Haemoglobin is the red pigment in blood. It resides in the red cells and is the principle molecule that the body uses for conveying oxygen from the lungs to different parts of the body.

The oxygen physiology of the baby before it is born is different from its physiology after birth, when the infant starts to breathe independently.

In utero, the foetus’s special oxygen-carrying needs are accomplished by foetal haemoglobin, which is chemically quite distinct from adult haemoglobin.

By about six months, the foetal haemoglobin has all been replaced with the adult form of the molecule. The substance found on the Chamberlains’ car was therefore alleged to belong to a baby not much older than six months.

The third damaging allegation about the spatter under the dashboard was that it was arterial blood.

In all animals with a circulatory system, the blood is effectively divided into two systems separated by capillaries.

The blood pumped out of the heart is under high pressure. By contrast, the blood in the venous system, which returns blood to the heart, flows at a much lower pressure.

A cut into a vein therefore produces a non-pulsatile, low-pressure flow of blood, while a cut into an artery produces a high-pressure spray.

When a high-pressure arterial spray hits any surface, the pattern can usually be distinguished from the low-pressure dripping of blood from a vein.

On the basis of this evidence, Lindy was accused of cutting Azaria’s throat with a pair of scissors.

The severing of a carotid artery (the main artery, one of a pair supplying blood to the brain) was said to have produced the arterial high-pressure pattern found in the car.

These are seriously damaging allegations and were backed up by ‘scientific proof ’. The Chamberlains had limited access to resources and scientific expertise to refute this evidence at the time.

The state experts who performed the tests were Joy Kuhl, a forensic biologist in the employ of the government, and Dr Simon Baxter, who was at the time a senior forensic biologist with the Health Commission of New South Wales and Kuhl’s supervisor.

The tests performed by Kuhl and Baxter involved reacting the material found in the car – ‘presumptive blood’ – with a commercial antibody.

It would be helpful to understand how this test works in practice. Antibodies are protein molecules produced by the immune system of an animal, usually in response to an infection.

When the animal’s immune system encounters something ‘foreign’, such as a bacterium or a virus, it has a particular response to that substance. One of the components of the response is to produce specific antibodies that can recognise the foreign substance and bind with it.

The body’s reaction is utilised to produce special antibodies that can be used in the laboratory to identify other proteins.

Foetal haemoglobin is injected into rabbits kept specifically for this purpose. The rabbits, on being confronted with injections of foetal haemoglobin, proceed to make antibodies against it.
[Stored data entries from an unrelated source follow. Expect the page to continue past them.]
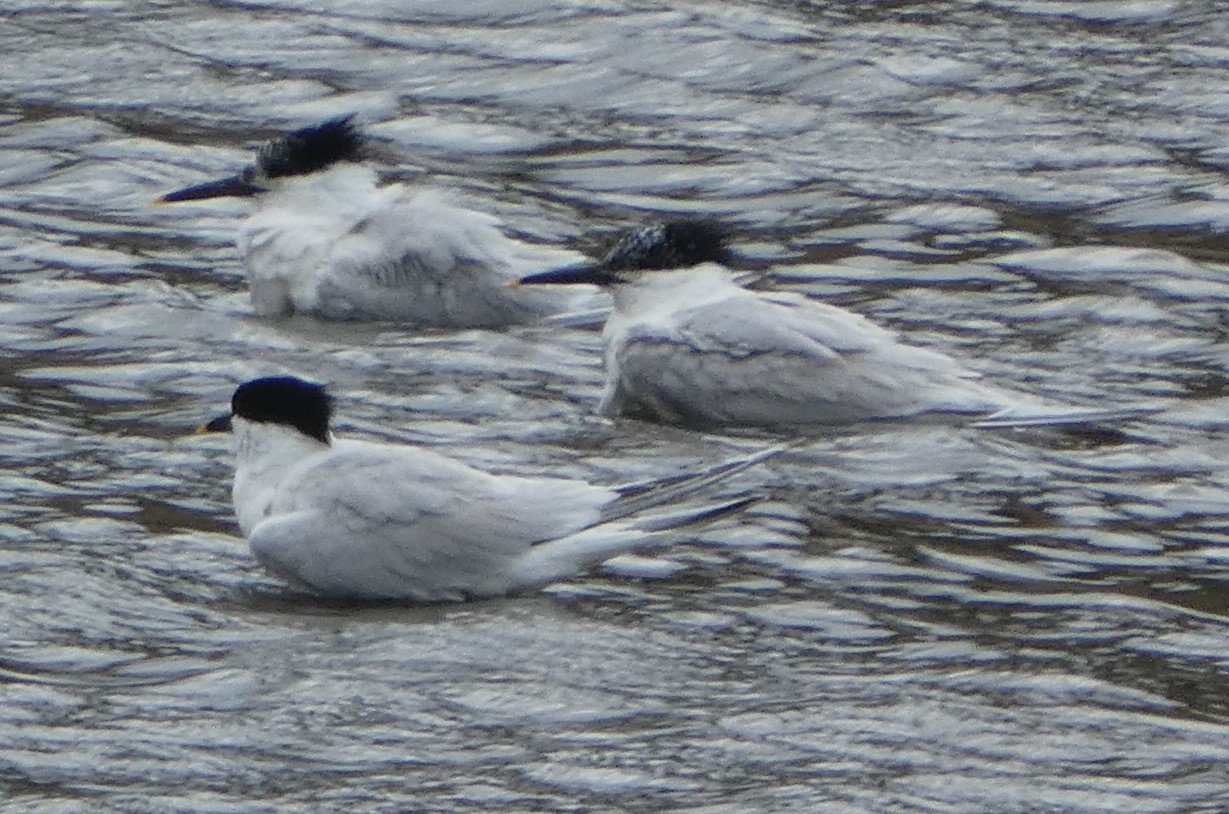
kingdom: Animalia
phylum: Chordata
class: Aves
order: Charadriiformes
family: Laridae
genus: Thalasseus
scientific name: Thalasseus sandvicensis
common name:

It is these antibodies that are harvested and used in identifying foetal haemoglobin in forensic and clinical settings. In both settings it is very important to be absolutely sure of the specificity of the antibody.

If the antibody is non-specific (in other words, if it gives a positive reaction with foetal haemoglobin as well as a number of other specific positive reactions), any tests done with it would be invalidated.